### Data provided:

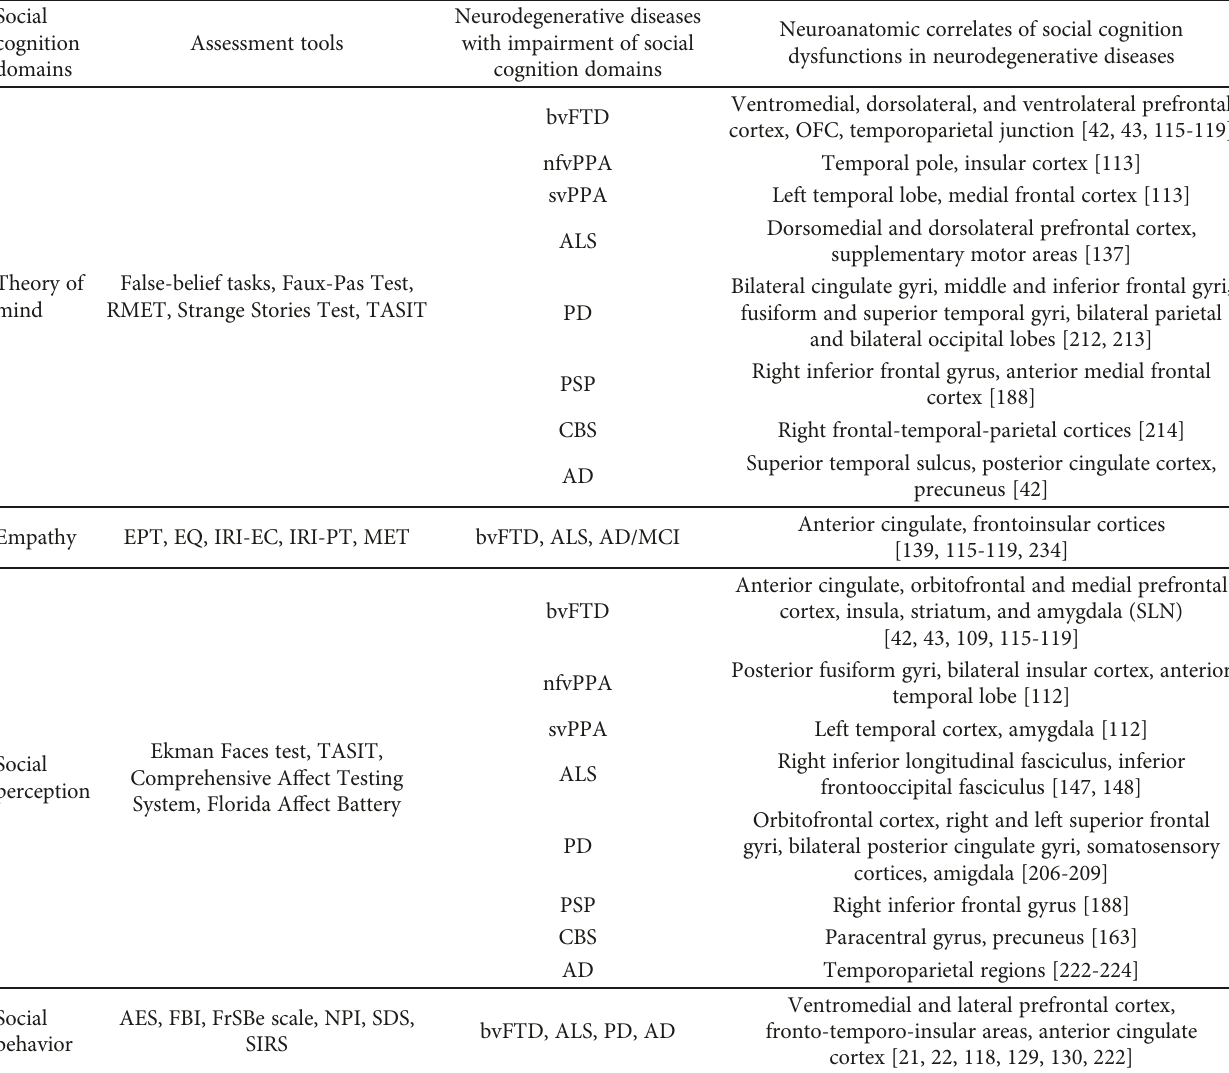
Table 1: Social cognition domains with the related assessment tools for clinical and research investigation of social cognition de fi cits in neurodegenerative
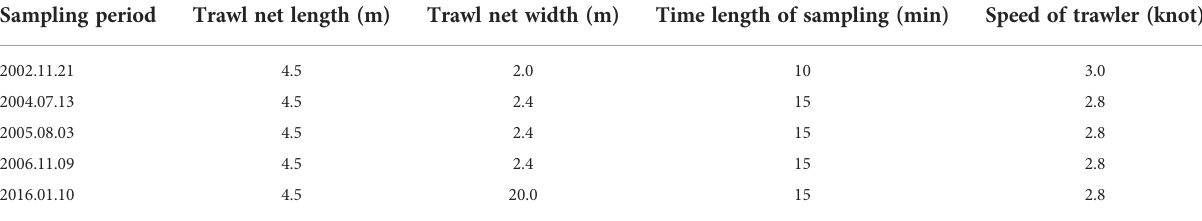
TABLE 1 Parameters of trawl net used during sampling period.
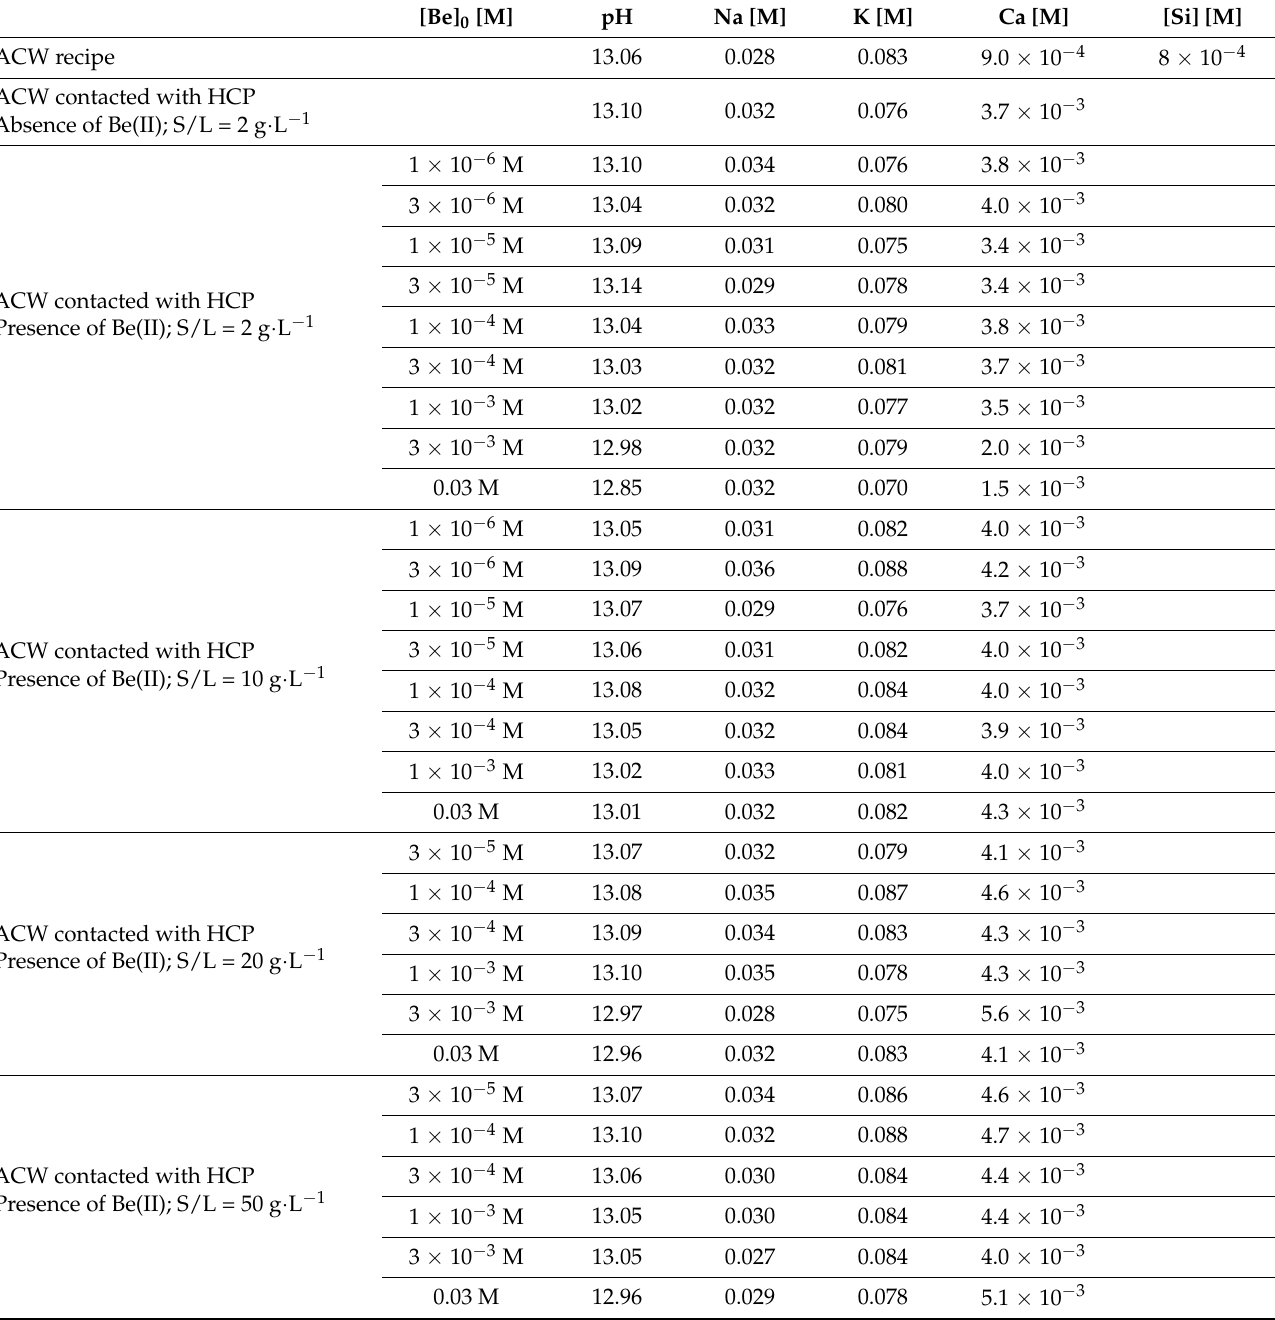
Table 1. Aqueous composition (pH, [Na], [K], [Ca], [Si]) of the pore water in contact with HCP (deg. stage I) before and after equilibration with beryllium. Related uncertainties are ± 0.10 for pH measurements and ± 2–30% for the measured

==

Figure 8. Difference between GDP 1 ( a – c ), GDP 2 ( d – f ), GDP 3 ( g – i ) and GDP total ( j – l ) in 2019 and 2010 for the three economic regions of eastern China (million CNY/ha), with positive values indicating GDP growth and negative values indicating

### About this task:
Your answer should be the exact lines above from the one containing "TABLE 1 Parameters" through the one containing "Table 1. Aqueous", with both end lines kept and the pictures removed, please.

### Solution to this task:
TABLE 1 Parameters of trawl net used during sampling period.
Table 1. Aqueous composition (pH, [Na], [K], [Ca], [Si]) of the pore water in contact with HCP (deg. stage I) before and after equilibration with beryllium. Related uncertainties are ± 0.10 for pH measurements and ± 2–30% for the measured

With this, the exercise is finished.